> Source data:
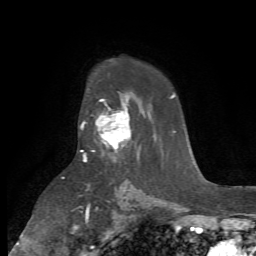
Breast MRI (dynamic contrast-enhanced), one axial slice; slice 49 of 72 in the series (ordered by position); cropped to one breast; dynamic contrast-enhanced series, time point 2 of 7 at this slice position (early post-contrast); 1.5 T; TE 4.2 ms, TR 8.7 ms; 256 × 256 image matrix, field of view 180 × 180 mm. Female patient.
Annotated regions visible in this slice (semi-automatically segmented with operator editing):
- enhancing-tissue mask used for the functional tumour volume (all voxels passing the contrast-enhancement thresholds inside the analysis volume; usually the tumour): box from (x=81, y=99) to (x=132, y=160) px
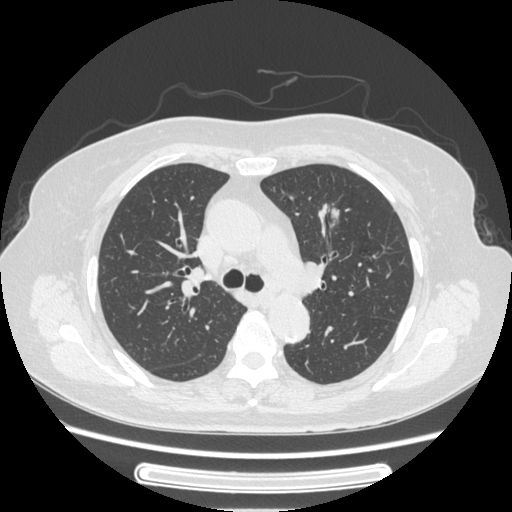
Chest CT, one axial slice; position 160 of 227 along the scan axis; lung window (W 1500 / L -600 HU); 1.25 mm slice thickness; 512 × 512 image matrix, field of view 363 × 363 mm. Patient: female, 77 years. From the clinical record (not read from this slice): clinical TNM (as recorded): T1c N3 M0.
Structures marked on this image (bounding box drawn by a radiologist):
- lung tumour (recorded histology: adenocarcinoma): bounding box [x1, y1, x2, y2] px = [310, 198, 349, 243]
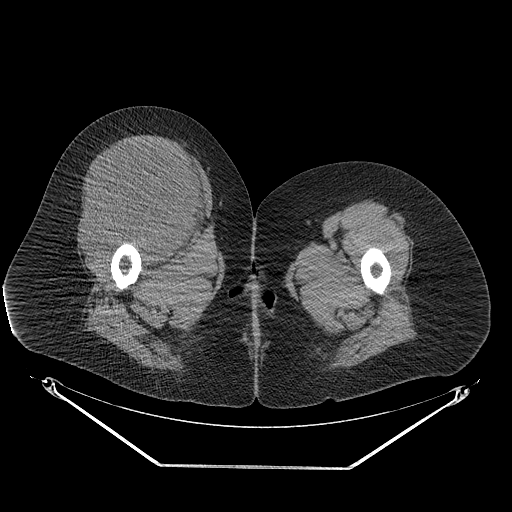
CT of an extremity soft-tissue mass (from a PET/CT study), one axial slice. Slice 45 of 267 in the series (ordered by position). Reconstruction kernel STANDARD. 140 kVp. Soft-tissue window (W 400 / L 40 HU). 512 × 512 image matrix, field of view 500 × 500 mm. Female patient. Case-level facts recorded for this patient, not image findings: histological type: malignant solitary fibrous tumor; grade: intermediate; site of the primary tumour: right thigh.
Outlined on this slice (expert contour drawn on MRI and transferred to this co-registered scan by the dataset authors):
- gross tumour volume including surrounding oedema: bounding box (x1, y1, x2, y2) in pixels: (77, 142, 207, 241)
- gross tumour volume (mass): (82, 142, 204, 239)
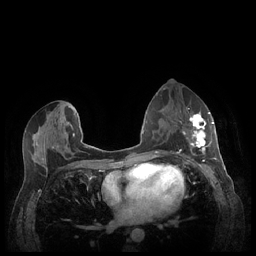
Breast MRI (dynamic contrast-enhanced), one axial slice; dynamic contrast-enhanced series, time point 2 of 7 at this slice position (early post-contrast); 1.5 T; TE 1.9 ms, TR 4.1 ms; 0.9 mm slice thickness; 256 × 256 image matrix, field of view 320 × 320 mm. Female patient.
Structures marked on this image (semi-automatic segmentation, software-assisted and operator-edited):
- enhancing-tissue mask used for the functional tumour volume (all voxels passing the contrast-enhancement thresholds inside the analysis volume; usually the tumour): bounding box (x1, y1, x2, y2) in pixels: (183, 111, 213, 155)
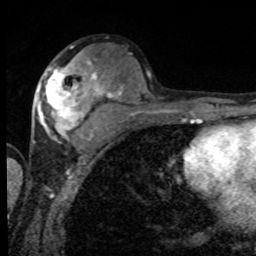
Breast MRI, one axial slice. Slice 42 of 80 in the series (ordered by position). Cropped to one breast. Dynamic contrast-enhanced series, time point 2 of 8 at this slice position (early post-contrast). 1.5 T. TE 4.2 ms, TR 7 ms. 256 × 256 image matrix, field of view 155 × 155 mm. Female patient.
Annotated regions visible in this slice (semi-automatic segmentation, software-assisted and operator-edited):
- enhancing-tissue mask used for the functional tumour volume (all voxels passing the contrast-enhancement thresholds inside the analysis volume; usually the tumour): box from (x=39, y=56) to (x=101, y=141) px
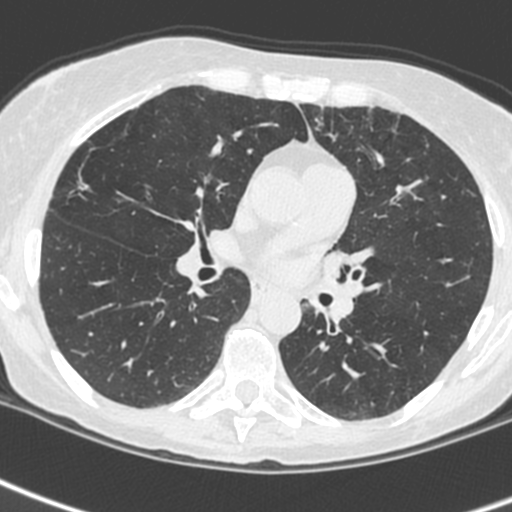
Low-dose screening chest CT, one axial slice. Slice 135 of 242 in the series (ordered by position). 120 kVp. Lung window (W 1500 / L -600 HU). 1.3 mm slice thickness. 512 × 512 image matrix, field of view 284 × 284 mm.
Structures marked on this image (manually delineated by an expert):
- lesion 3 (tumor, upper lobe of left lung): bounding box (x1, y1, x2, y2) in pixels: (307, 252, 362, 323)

> Exercise requirements: Copy each line above where the string "passing" occurs.

> Solution:
- enhancing-tissue mask used for the functional tumour volume (all voxels passing the contrast-enhancement thresholds inside the analysis volume; usually the tumour): box from (x=81, y=99) to (x=132, y=160) px
- enhancing-tissue mask used for the functional tumour volume (all voxels passing the contrast-enhancement thresholds inside the analysis volume; usually the tumour): bounding box (x1, y1, x2, y2) in pixels: (183, 111, 213, 155)
- enhancing-tissue mask used for the functional tumour volume (all voxels passing the contrast-enhancement thresholds inside the analysis volume; usually the tumour): box from (x=39, y=56) to (x=101, y=141) px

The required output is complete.